Nell’era del turismo esperienziale, il vero lusso non è il marmo o il servizio, ma l’autenticità. Ecco come far emergere la tua.
Le dimore storiche non vendono camere. Vendono appartenenza a un luogo, a un’epoca, a uno stile di vita. Eppure, troppe proprietà comunicano in modo generico, limitandosi a mostrare “muri antichi” e “giardini curati” – gli stessi claim usati da tutti i competitor.
Il risultato? Commodity. Ospiti che scelgono in base al prezzo. Opportunità perse.
Una dimora non è solo architettura: è il frutto del lavoro di chi la mantiene viva ogni giorno – dal giardiniere che conosce ogni segreto del parco al fornaio del borgo che ogni mattina riporta i profumi della tradizione. È la sinergia tra la storia delle mura e le storie delle persone che le abitano.
Il heritage marketing è la risposta: non un semplice rebranding, ma un processo strategico per:
- Identificare l’essenza unica della dimora (storia, architettura, tradizioni).
- Tradurla in linguaggi contemporanei (dal sito web alle esperienze per gli ospiti).
- Monetizzarla attraverso premium pricing, partnership e fedeltà.
3 Motivi per cui un’identità forte ripaga l’investimento
1. Giustifica il prezzo (e attira il pubblico giusto)
Un branding debole costringe a competere su piattaforme come Booking.com, dove vince chi abbassa più gli standard.
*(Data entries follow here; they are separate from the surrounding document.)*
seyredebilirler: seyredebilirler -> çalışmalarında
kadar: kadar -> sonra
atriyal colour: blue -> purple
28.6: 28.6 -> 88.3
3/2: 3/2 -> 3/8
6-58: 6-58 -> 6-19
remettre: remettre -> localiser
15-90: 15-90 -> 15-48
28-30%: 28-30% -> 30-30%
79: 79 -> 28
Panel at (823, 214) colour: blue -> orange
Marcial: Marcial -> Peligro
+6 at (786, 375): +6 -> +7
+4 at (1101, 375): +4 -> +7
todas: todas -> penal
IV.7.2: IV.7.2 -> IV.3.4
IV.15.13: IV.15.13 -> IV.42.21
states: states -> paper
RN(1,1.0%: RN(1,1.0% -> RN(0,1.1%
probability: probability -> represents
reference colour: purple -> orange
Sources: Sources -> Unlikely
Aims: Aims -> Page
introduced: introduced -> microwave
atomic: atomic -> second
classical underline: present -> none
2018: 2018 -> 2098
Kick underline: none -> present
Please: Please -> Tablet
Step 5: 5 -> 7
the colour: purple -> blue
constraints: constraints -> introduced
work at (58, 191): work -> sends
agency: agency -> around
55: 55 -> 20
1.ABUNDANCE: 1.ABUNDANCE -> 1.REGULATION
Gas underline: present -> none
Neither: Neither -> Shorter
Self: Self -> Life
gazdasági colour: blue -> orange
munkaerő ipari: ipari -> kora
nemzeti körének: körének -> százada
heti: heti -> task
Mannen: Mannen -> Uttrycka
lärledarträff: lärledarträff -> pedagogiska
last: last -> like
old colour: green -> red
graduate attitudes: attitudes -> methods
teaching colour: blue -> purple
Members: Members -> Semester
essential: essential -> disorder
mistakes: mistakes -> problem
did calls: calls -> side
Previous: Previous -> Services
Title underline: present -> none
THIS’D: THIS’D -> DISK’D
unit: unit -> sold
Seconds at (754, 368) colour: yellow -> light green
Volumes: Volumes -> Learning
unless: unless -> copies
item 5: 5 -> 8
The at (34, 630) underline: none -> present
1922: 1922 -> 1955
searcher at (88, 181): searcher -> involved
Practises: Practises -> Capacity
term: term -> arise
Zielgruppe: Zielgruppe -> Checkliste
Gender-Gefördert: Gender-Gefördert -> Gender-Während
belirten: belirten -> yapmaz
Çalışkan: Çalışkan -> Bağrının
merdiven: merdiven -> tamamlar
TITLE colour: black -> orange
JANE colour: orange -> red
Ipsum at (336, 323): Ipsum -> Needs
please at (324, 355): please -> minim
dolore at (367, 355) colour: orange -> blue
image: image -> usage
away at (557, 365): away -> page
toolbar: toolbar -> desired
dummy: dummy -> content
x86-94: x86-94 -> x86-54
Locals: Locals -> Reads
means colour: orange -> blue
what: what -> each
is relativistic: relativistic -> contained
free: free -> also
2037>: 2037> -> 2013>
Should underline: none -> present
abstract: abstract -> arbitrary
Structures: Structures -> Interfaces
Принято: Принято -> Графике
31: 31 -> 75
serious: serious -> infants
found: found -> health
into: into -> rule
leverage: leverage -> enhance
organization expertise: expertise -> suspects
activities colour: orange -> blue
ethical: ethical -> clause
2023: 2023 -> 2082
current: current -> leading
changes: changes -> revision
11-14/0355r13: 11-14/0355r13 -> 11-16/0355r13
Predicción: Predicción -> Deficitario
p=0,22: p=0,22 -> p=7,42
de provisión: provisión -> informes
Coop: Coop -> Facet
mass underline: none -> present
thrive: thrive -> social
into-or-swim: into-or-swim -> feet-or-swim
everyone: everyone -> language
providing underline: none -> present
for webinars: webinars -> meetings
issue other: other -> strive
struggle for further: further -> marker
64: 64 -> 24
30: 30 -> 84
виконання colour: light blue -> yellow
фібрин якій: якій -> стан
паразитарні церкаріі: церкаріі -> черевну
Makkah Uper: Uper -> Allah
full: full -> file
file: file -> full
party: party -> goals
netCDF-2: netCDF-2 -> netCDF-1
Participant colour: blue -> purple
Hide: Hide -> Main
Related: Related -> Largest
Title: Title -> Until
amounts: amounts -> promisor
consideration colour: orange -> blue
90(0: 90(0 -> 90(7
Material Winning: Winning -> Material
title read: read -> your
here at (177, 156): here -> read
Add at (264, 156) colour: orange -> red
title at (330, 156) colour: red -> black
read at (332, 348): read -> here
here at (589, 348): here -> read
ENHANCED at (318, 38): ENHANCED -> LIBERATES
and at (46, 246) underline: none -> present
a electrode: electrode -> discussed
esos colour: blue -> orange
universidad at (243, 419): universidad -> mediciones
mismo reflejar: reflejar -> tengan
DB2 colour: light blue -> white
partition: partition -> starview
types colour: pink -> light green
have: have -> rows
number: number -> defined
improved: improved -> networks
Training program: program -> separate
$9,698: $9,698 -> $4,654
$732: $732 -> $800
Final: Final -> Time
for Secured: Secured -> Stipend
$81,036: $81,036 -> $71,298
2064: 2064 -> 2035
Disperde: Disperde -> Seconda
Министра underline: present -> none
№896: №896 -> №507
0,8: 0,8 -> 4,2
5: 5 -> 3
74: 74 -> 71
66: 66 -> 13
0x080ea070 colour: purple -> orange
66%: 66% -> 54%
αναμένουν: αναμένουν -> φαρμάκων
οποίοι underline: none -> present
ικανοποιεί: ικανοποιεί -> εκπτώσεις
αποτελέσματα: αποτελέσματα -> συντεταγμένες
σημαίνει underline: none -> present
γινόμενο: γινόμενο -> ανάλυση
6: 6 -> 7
Un’identità chiara – sostenuta da narrazione coerente e immagini evocative – sposta la battaglia sul piano del valore emotivo, permettendo di:
- Aumentare le prenotazioni dirette (meno commissioni).
- Attirare ospiti disposti a pagare per l’esclusività.
2. Trasforma gli ospiti in ambasciatori
Una dimora con una storia riconoscibile ispira contenuti spontanei (social, recensioni, passaparola),soprattutto quando l’esperienza include il racconto delle persone del luogo, delle attività artigiane vicine, delle tradizioni che rendono unico il territorio. Un’ospitalità che mette al centro l’umanità e il legame con la natura fa sì che ogni visita diventi una storia da raccontare.
Esempio:
- Gli hashtag dedicati (#VillaXExperience) invece di generici #Toscana.
- Le recensioni che citano dettagli unici (“Mi sono sentito come un nobile del ‘700”) invece di “Posto pulito”.
3. Apre porte a collaborazioni prestigiose
Oggi, più che mai, la bellezza naturale che circonda la dimora e le sue connessioni con il paesaggio locale diventano elementi di richiamo per brand e creativi. Il fascino di un filare di cipressi, un vigneto antico, un bosco secolare sono scenari unici che nessuno può replicare
Brand di lusso, media, artisti cercano luoghi con un’anima per:
- Shooting fotografici.
- Eventi tematici (lanci di prodotti, residenze d’artista).
- Edizioni limitate (linee di profumi, tessuti ispirati alla dimora).
Come applicarlo? Il metodo Re-Hospitality
1. Ricerca e osservazione sul campo Non ci limitiamo agli archivi: entriamo nei luoghi, respiriamo la loro atmosfera, incontriamo le persone che ne custodiscono la memoria – come gli anziani del borgo, le famiglie e lo staff che hanno vissuto ogni angolo della dimora e ovviamente i produttori del luogo che mantengono vive le tradizioni.
2. Definizione del tono di voce Studiamo la personalità unica della dimora e la traduciamo in un linguaggio coerente e distintivo: elegante, romantico, rurale autentico, emozionante. Un tono che sappia far sentire l’ospite accolto già prima di arrivare.
3. Pianificazione cross-mediale Progettiamo una narrazione visiva e sensoriale che unisce shooting fotografici capaci di catturare l’anima del luogo, contenuti video, e dettagli di design personalizzati – come guest kit con mappe disegnate a mano, saponi artigianali o piccoli oggetti che raccontano la storia della tenuta.
La tua dimora ha già tutto ciò che il mercato desidera: autenticità, legacy, carattere. Ma anche un patrimonio di natura e di persone che la rendono viva. Il heritage marketing non è inventare qualcosa: è far emergere ciò che già c’è – storie, emozioni, paesaggi – e renderli fruibili per chi sogna di viverli, anche solo per una notte.